It turns out Mitt Romney speaks French.
I know, you're freaking out because heaven forbid a Presidential candidate speak anything other than AM'RKIN, but it's true. We know this because a certain Republican Presidential candidate, seen here posing next to his Lego doppelganger...
|Also the Lego incarnation of Andy Warhol.|
"Bonjour! Je m'appelle Mitt Romney?!" Who is this man?! Next thing you know, he'll be telling us his name isn't Mitt Romney!
Having a French speaking President would (I'm sure) be an insult to our fore fathers who (I'm sure) would never stoop so low (I'm sure) as to speak the language of those filthy, cigarette-smoking, capitalism-hating, freedom-destroying muckety-muck Frogpeople! I'm sure of this!
Oh wait, did you have something to say, Thomas Jefferson?

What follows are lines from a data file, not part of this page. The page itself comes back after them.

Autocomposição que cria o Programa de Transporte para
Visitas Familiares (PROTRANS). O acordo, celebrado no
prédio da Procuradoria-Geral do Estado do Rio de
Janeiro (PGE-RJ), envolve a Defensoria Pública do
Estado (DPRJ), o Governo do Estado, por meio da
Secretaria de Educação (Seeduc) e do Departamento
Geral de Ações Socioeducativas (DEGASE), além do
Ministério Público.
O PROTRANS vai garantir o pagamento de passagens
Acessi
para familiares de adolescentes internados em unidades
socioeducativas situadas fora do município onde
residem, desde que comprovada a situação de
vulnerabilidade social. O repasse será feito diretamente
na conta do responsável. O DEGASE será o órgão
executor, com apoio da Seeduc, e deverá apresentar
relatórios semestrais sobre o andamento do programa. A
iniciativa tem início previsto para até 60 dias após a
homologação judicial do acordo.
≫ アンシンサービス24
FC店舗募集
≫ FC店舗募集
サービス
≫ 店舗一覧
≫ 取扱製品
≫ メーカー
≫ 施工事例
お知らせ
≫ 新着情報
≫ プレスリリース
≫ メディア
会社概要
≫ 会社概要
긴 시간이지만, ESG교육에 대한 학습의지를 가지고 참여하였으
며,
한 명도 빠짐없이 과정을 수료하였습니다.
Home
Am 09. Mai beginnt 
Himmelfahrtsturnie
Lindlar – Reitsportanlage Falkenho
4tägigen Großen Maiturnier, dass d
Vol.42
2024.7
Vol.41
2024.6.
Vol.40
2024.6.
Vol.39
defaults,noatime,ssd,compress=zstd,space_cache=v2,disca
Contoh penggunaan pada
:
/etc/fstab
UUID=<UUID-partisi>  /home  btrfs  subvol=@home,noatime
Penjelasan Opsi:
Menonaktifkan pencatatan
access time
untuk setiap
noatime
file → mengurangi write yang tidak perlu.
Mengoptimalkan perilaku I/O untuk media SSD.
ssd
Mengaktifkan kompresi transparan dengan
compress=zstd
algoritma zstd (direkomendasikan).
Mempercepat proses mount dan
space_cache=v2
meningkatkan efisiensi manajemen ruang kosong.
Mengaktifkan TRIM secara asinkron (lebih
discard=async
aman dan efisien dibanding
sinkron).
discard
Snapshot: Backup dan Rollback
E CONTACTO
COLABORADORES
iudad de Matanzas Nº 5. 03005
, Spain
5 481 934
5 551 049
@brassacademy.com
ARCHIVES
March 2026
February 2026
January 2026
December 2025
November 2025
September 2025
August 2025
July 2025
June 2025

|For fun, compare this picture of Thomas Jefferson with the above picture of Newt Gingrich!|
Why sir, that stern and disapproving glare leads me to believe that you disagree with something that I may have just typed. And lo, after a quick review of the American History that I only half learned because I was too busy thinking about boobs in class to pay attention, it seems like we owe a lot to the French. Including a lot of the enlightenment ideals that permeate our Constitution, or the military assistance that the French lent us during the Revolutionary War, or the Statue of Liberty, or the design for Washington DC's city plan, or any number of other things the French directly or indirectly gave to us.
In fact, if Benjamin Franklin weren't so busy sleeping with the ghosts of French prostitutes he'd probably be here as well, casting disapproving glared in our general direction.
And so, America, to sum up: don't be as stupid as Newt Gingrich wants you to be.
As long as none of the candidates is fluent in Latin and Greek. James Garfield was fluent in Latin and Greek. That's why he was assassinated.